Acı/ağrıyla ilişkili mide bulantısı ve kusma

Bebeğiniz kontrol edilemeyecek biçimde ağlıyor ve dışkısında kan ya da kırmızılık varsa teşhis bir intususepsiyon (bağırsağın bir kısmının yakınındaki başka bir kısmı itmesi) olabilir. Bebeğinizin dışkısı henüz jöle kıvamında olabilir, ancak dışkısında kırmızılık ya da kan olması kesinlikle normal değildir. Bu yüzden teselli edilemeyen bebekler için derhal tıbbi yardıma başvurulması gerekmektedir.

Viral enfeksiyon

Bebeğinizde kusmayla birlikte ishal de varsa viral bir enfeksiyon söz konusu olabilir. Bunun dışında bebeğinizin kullandığınız bebek maması çeşidine karşı bir duyarlılığı söz konusu olabilir. Kusma episodları 24 saatten fazla sürerse, bebekler ve çocuklar büyük bir sıvı kaybı riski yaşarlar. Eğer sıvı kaybından şüphe ediyorsanız derhal tıbbi yardım almanız gerekir.

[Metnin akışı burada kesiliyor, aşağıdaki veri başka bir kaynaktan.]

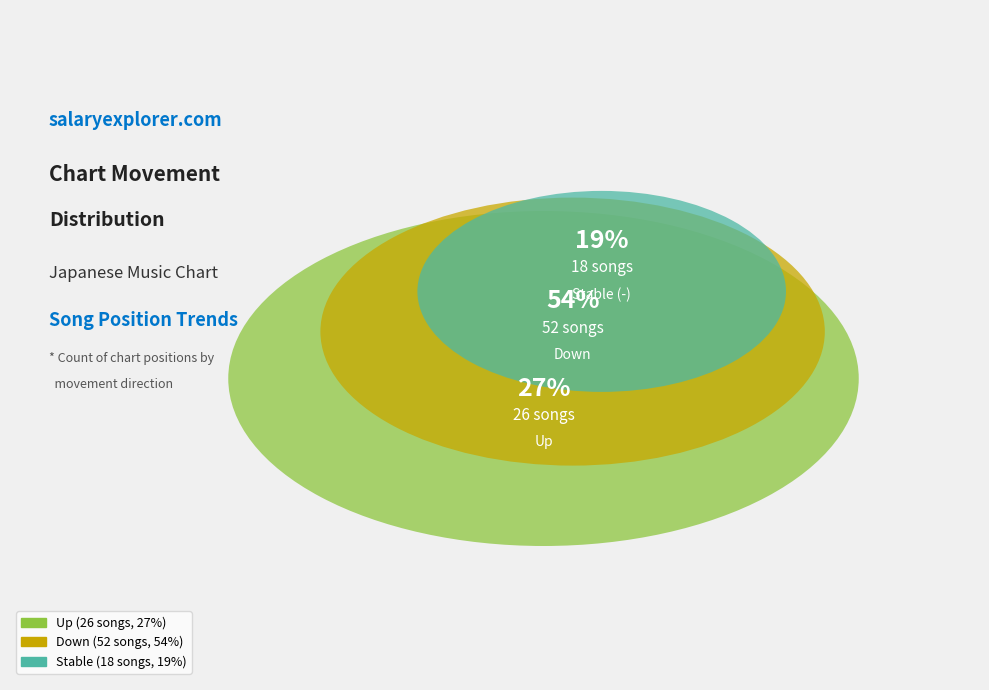

What percentage is the - slice, to the nearest percent?

19%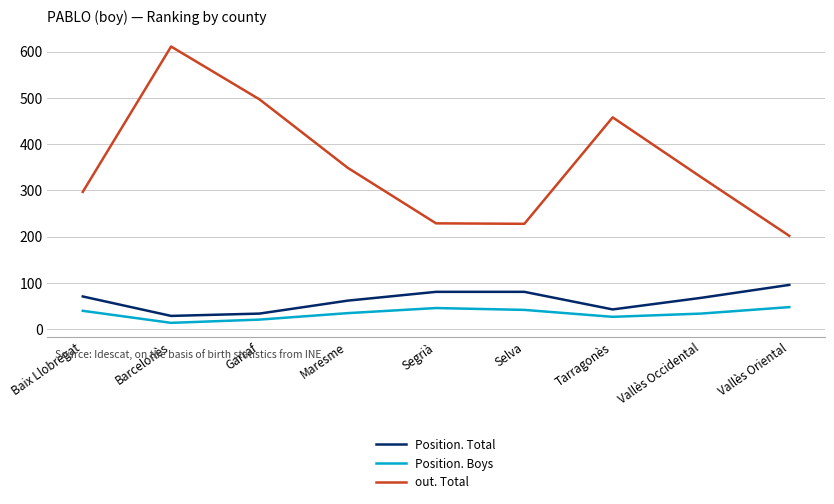

What is the difference between the second highest and minimum values in the out. Total series?

295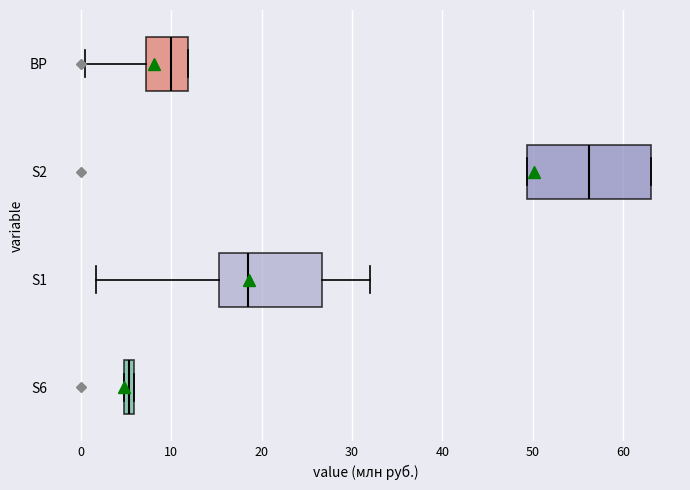

Comparing the boxes themselves (not the whiskers), which one is the widest?

S2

Bebeklerde sıvı kaybı belirtileri arasında kuru ağız, koltuk altı ve kasıklarda terleme olmaması, çökmüş gözler, zayıf bir ağlama sesi ve kas elastikiyetinde azalma sayılabilir.

Mide bulantısı ve kusma için evinizdeki çareler

Mideyi dinlendirmek, ancak diğer yandan sıvı kaybı yaşamamak oldukça önemlidir. Hastalığın ilk 24 saatinde yalnızca sıvı tüketilmeli, daha sonrasında ise beslenme biçimi midenin rahatsız olmayacağı bir biçimde düzenlenmelidir.

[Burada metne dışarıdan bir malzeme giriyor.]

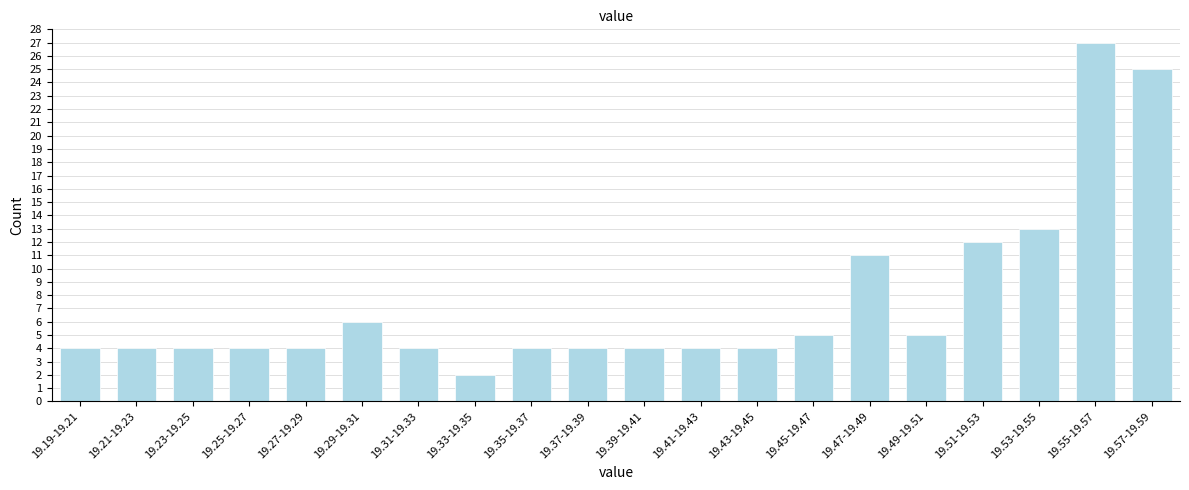

Reading left to right, extract all data points from this chart.

19.19-19.21=4	19.21-19.23=4	19.23-19.25=4	19.25-19.27=4	19.27-19.29=4	19.29-19.31=6	19.31-19.33=4	19.33-19.35=2	19.35-19.37=4	19.37-19.39=4	19.39-19.41=4	19.41-19.43=4	19.43-19.45=4	19.45-19.47=5	19.47-19.49=11	19.49-19.51=5	19.51-19.53=12	19.53-19.55=13	19.55-19.57=27	19.57-19.59=25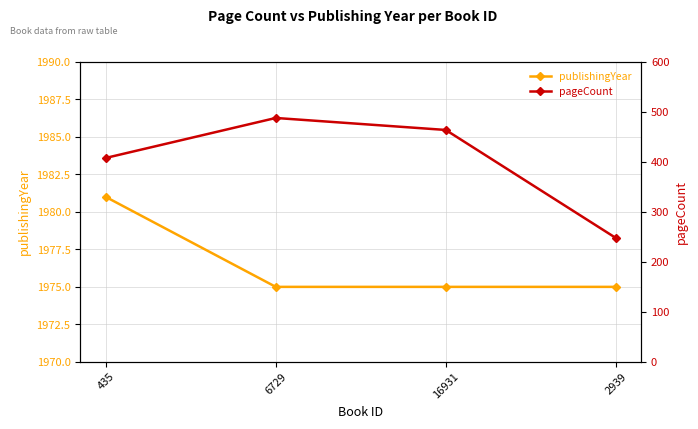

Rank the series at 435 from highest to lowest value.

publishingYear, pageCount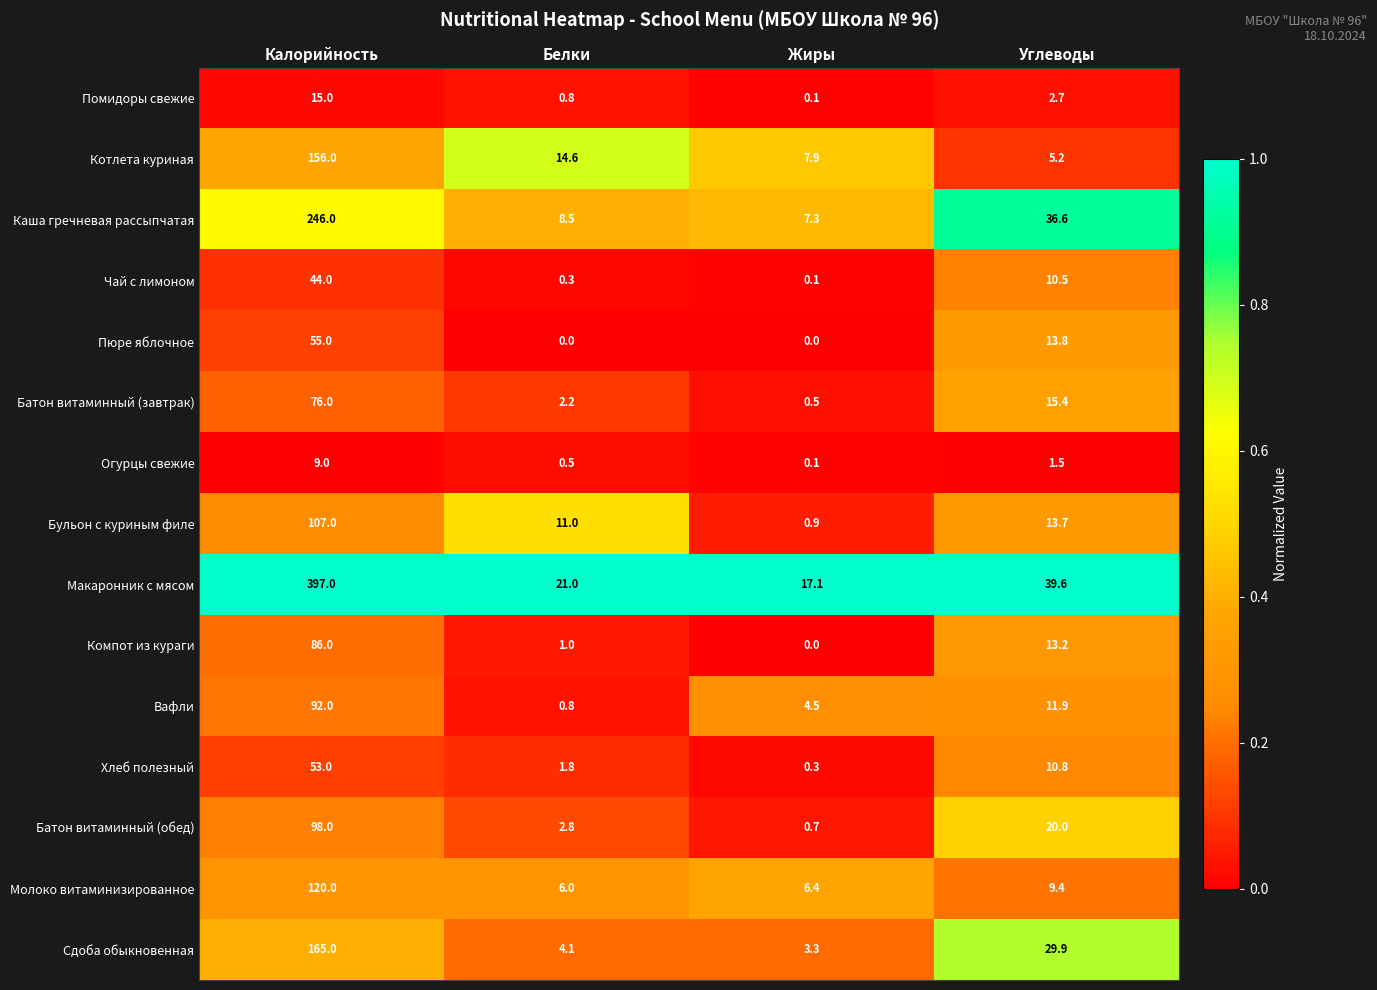

Is it true that Хлеб полезный equals 7.3 at Углеводы?

False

Sıvı midenizi rahatlatacaktır. Temiz su, sporcu içecekleri, çorbalar, buzlu şekerler, sulu meyveler midenizi daha hissetmenizi sağlayacak ve sıvı kaybı yaşamamanızı sağlayacaktır. Midenizin gerilmesi mide bulantısını daha da kötüleştireceğinden tek seferde aşırı sıvı almamanız sizin yararınıza olacaktır. Ayrıca kusma episodları esnasında süt ve süt ürünlerinden uzak durmalısınız. Sütün sindirilmesini sağlayan enzim mide astarının hücrelerinde bulunur, bu yüzden kusma episodları esnasında mideniz süte oldukça duyarlı olacaktır. Ayrıca süt karın ağrısı, şişkinlik ve ishale neden olabilir. Kişi kendini daha iyi hissetmeye başladıkça alınan besinlere yenilerini ekleyebilirsiniz, ancak sağlık uzmanları hastaların daha çok muz, elma püresi, pilav ya da tost gibi daha tatsız ve kokusuz yiyeceklere yönelmelerini tavsiye etmektedirler.

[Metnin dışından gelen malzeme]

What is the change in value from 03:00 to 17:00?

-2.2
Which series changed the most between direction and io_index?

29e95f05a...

Mide bulantısı ve kusma söz konusu olduğunda doktor ne zaman aranmalı?

Belirtiler 24 saatten fazla sürüyorsa, teşhis belirsizse, aşırı sıvı kaybından şüphe ediliyorsa ya da hastayı daha da hassas duruma sokan bir hastalık söz konusuysa, tıbbi yardım derhal aranmalıdır. Ayrıca mide bulantısı ve kusma, ateş, ağrı, ağızdan kan gelmesi ya da dışkıda kan izlerinin bulunması gibi durumlarla birlikte görülüyorsa zaman kaybetmeden doktorunuzu aramanız gerekir.

 

Kusma bir hastalığın belirtisidir; eğer bu belirti 24-48 saat sürüyorsa bir doktora danışmanızda fayda var demektir.